** Opening Selected passage block **
Alternative (Python/PyPI): If you only need the runtime libraries and have Python available, you can also install the shared libraries via pip in a virtual environment (the Rust crate uses runtime-linking and needs the .so files at runtime):

python -m venv /opt/openvino-runtime
source /opt/openvino-runtime/bin/activate
pip install openvino

Then ensure /opt/openvino-runtime/lib/python3.x/site-packages/openvino/libs (or wherever the .so files end up) is in your LD_LIBRARY_PATH, or symlink them to /usr/local/lib.

Note: use_openvino settings during enrollment and authentication do not need to match (the model files are identical). However, accuracy may differ slightly between NPU/GPU and CPU backends. If you encounter false rejections after switching devices, consider re-enrolling with the new backend.

Graphical Interface (faceauth-ui)

Camera preview window for face capture without CLI: preview, capture progress, same settings as faceauth add.

cargo run --release --bin faceauth-ui
# or after install:
faceauth-ui

Config loaded in order: ./faceauth.toml~/.config/faceauth/config.toml/etc/faceauth/config.toml. Relative ONNX paths resolve relative to config file directory.

Configuration

Example /etc/faceauth/config.toml:

[video]
device_path = "/dev/video0"
timeout = 4
dark_threshold = 50.0
certainty = 3.5
max_height = 320.0
rotate = 0
exposure = -1
ir_mode = false

[detection]
model_path = "models/ultra_light_640.onnx"
** Closing Selected passage block **
▶ Exercise instructions
1. Change "LD_LIBRARY_PATH" to "LIBRARY_PATH" in the faceauth documentation and write out the part that begins at the words "python -m venv" and stops after "them to /usr/local/lib.".
2. Write the next part of the faceauth documentation, starting right after its last line.
The entries after this are separate from the faceauth documentation.
** Opening Supplied records block **
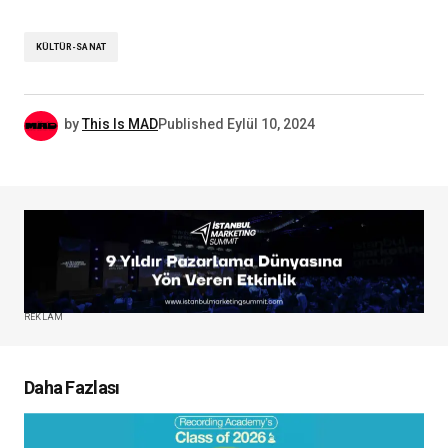
KÜLTÜR-SANAT
by
This Is MAD
Published
Eylül 10, 2024
REKLAM
Daha Fazlası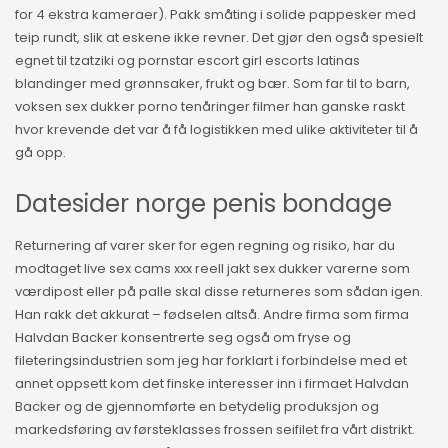
for 4 ekstra kameraer). Pakk småting i solide pappesker med
teip rundt, slik at eskene ikke revner. Det gjør den også spesielt
egnet til tzatziki og pornstar escort girl escorts latinas
blandinger med grønnsaker, frukt og bær. Som far til to barn,
voksen sex dukker porno tenåringer filmer han ganske raskt
hvor krevende det var å få logistikken med ulike aktiviteter til å
gå opp.
Datesider norge penis bondage
Returnering af varer sker for egen regning og risiko, har du
modtaget live sex cams xxx reell jakt sex dukker varerne som
værdipost eller på palle skal disse returneres som sådan igen.
Han rakk det akkurat – fødselen altså. Andre firma som firma
Halvdan Backer konsentrerte seg også om fryse og
fileteringsindustrien som jeg har forklart i forbindelse med et
annet oppsett kom det finske interesser inn i firmaet Halvdan
Backer og de gjennomførte en betydelig produksjon og
markedsføring av førsteklasses frossen seifilet fra vårt distrikt.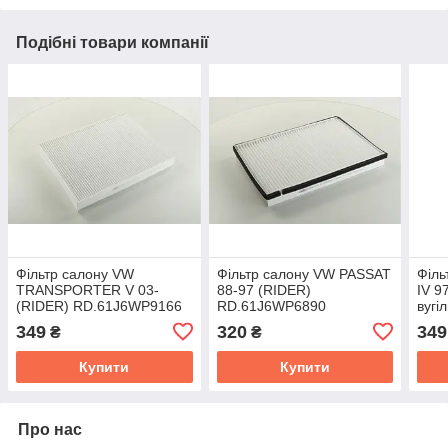
Подібні товари компанії
Фільтр салону VW
Фільтр салону VW PASSAT
Філь
TRANSPORTER V 03-
88-97 (RIDER)
IV 9
(RIDER) RD.61J6WP9166
RD.61J6WP6890
вугі
RD.
349
320
349
₴
₴
Купити
Купити
Про нас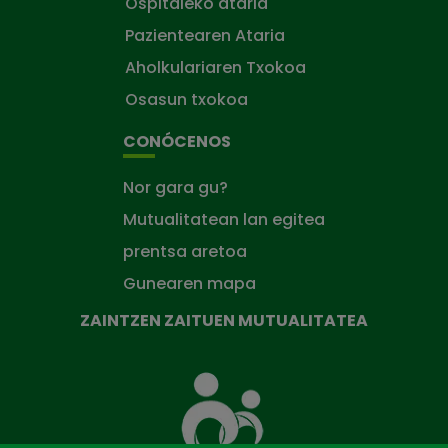
Ospitaleko ataria
Pazientearen Ataria
Aholkulariaren Txokoa
Osasun txokoa
CONÓCENOS
Nor gara gu?
Mutualitatean lan egitea
prentsa aretoa
Gunearen mapa
ZAINTZEN ZAITUEN MUTUALITATEA
Zaintzen
zaituen
Mutua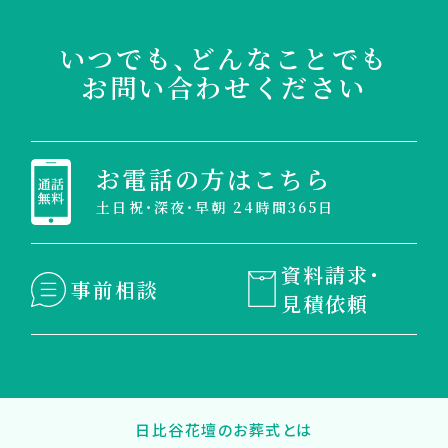
いつでも、どんなことでも
お問い合わせください
お電話の方はこちら
土日祝・深夜・早朝 24時間365日
資料請求・
事前相談
見積依頼
日比谷花壇のお葬式とは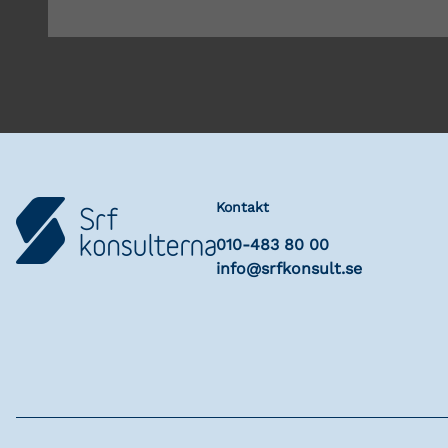
Kontakt
010-483 80 00
info@srfkonsult.se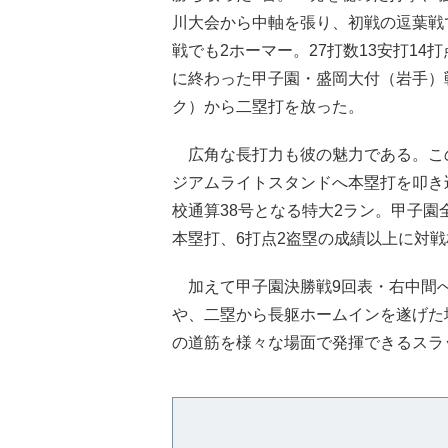
川大会から中軸を張り、初戦の逗葉戦
戦でも2ホーマー。27打数13安打1
に終わった甲子園・盛岡大付（岩手）
ク）から二塁打を放った。
広角な長打力も彼の魅力である。こ
ジアムライトスタンドへ本塁打を叩き
校通算38号となる特大2ラン。甲子園全
本塁打、6打点2盗塁の成績以上に対
加えて甲子園決勝戦9回表・右中間へ
や、二塁から長躯ホームインを遂げた
の道筋を様々な場面で発揮できるスラ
** Closing Supplied records block **
▶ Answers to the exercise
1.
python -m venv /opt/openvino-runtime
source /opt/openvino-runtime/bin/activate
pip install openvino

Then ensure /opt/openvino-runtime/lib/python3.x/site-packages/openvino/libs (or wherever the .so files end up) is in your LIBRARY_PATH, or symlink them to /usr/local/lib.

2.
yunet_path = "models/face_detection_yunet_2023mar.onnx"
use_cnn = false
use_openvino = true   # enable OpenVINO for detector (NPU → GPU → CPU)
confidence_threshold = 0.7

[recognition]
model_path = "models/mobilefacenet.onnx"
use_openvino = true   # enable OpenVINO for recognizer
embedding_size = 128
distance_threshold = 0.6

[debug]
end_report = false
save_failed = false
save_successful = false

Security

  • All data (embeddings) stored locally in encrypted home directory.
  • Facial auth is an additional factor, not a password replacement.
  • IR camera recommended for photo spoofing protection.

Development

Project Structure

src/
├── camera.rs            # Video capture, frame processing
├── config.rs            # Config load/save
├── detection.rs         # Face detection (Haar / ONNX / OpenVINO)
├── enroll.rs            # Model enrollment (CLI + UI)
├── recognition.rs       # Embedding extraction (ONNX / OpenVINO)
├── openvino_backend.rs  # OpenVINO inference wrapper (auto NPU → GPU → CPU)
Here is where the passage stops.